On- onbeş dakika sonra hastaneye ulaşmıştık. "Sedye" diye bağırdı halam. Onun üzerine iki hemşire sedye ile geldi ve Avzemi bıraktım dikkatli bir şekilde. Müşaade altına aldılar.

 

Avzem yarım saat sonra uyandı ve beni görmesi ile tekrardan bayıldı. Kimse pek anlam vermese de sorgulamadı. Hemşireler gelip serum takıp gittikten sonra halam Azraya bakmak için gitti bende sandalyeye oturdum.

 

Ne kadar süre Avzemin o güzel yüzünü inceledim bilmiyorum ama sonunda bedenim çok ağır geldi. Yavaş yavaş kendimi uykunun kollarına bıraktım.

 

ŞİMDİKİ ZAMAN

Oturduğum yerden ağır ağır kalktım. Avzemin tam baş ucunda durdum. O kadar güzel ve masumdu ki bakmaya kıyamıyordum. Çok narindi..

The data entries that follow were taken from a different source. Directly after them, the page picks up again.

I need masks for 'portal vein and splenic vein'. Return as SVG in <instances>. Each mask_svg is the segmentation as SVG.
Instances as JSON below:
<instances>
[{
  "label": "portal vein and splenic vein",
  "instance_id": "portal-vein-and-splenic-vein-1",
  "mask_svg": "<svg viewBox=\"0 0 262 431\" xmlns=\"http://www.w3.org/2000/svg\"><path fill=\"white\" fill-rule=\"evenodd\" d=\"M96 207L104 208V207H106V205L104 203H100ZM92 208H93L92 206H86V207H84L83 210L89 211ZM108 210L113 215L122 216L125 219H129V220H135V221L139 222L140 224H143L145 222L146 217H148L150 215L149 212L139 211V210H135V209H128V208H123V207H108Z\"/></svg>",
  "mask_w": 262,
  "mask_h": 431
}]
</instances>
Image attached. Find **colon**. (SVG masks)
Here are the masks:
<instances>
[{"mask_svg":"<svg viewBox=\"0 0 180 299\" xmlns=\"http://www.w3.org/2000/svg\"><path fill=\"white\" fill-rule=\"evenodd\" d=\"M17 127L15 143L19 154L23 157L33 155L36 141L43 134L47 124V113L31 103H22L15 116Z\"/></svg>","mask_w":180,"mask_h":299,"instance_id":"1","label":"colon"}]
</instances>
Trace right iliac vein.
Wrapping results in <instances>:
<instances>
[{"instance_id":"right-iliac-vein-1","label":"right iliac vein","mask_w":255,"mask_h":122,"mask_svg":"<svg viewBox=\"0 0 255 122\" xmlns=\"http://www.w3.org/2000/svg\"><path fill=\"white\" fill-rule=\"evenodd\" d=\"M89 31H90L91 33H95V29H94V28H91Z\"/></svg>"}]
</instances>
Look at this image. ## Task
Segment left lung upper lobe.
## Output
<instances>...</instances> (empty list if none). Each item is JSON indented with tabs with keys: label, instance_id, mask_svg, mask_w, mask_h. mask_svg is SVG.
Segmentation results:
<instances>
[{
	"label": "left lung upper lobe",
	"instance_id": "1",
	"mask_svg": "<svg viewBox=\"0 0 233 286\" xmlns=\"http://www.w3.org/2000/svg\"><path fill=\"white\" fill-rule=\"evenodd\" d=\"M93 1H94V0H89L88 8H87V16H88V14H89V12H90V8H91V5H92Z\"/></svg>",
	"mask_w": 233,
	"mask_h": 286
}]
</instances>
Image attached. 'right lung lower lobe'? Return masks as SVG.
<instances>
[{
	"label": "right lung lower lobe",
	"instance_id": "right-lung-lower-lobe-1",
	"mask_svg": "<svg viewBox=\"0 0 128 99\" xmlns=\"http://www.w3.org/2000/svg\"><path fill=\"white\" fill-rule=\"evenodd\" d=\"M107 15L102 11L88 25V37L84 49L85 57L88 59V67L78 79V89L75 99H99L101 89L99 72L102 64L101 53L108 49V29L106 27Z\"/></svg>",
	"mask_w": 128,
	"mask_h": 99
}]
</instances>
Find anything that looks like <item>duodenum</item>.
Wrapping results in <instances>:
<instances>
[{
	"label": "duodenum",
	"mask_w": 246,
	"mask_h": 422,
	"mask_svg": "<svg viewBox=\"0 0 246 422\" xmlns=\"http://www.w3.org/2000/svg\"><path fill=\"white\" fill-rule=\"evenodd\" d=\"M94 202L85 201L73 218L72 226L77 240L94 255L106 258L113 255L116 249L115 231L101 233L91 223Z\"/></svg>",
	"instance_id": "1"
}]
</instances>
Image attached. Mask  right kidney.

Ona bakmaktan vaz geçtim. Ben, bana helal olmayan birine bakmazdım. İhanet ederdim Rabbime, kendime.. Geri yerime oturdum. Ona bakmamak için telefonuma baktım.

 

Ferzam abi:8 cevapsız arama

Ferzan abi:4 mesaj

Dilçem yenge:19 cevapsız arama

Dilçem yenge: 34 mesaj

Diyar:7 cevapsız arama

Payiz: 3 mesaj

Ceylan halam: 2 cevapsız arama

Annem:5 cevapsız arama

Dedem:1 cevapsız arama

Babam:2 cevapsız arama

Babam: 8 mesaj

Diyar: 2 sesli mesaj

 

Gözlerim kocaman açıldı. Saate baktım. Hemen hemen bir saattir uyuyordum. Ve bu süre içinde bu kadar arama ve mesaj hayra alamet değildi. Dilçem yenge Avzemin nasıl olduğuna dair mesaj atmıştı. Payiz hangi hastanede olduğumu sormuştu. Ferzan abi neden telefonları açmadığım dair şeyler yazmıştı. Babam nerede olduğumu neden telefonu acmadığımı yazmıştı.

 

En iyisi sağlam haber kaynağını arayıp ne olup olmadığını sormaktı. Bir kaç çalışta açıldı telefon. "Neredesin Şiyar?" Dedi telefonu açar açmaz.

 

"Hastanedeyim. Müşahede alanında. Uyuya kalmışım. Telefonu sesizde unutmuştum. İyiyim. Avzede iyi. Hala uyanmadı. Şimdi hemşireyi çağırıp kontrol ettiririm. Yanımda kimse yok tekim." Dedim tek nefeste. Diyar bu soruları tek tek soracağı için ben erken cevap verdim.

 

"Oh iyi. Şimdi oraya Burak ve Cananı gönderiyorum. Onlar gelince sen buraya gel. Seni görmem gerekiyor" sesinden de belliydi beni çok merak etmişti. Ve beni görmeden içi rahat etmeyecekti. "Tamam" dedikten sonra telefonu kapandı.

 

Avzemin birkaç homurdanma sesini duydum. Yerimden kalkıp baş ucunda durdum. Gözlerinden yaşlar akıyordu. Homurdanıp bir şeyler söylüyordu. Yüzünü ekşitmişti. Sanki canı yanıyordu.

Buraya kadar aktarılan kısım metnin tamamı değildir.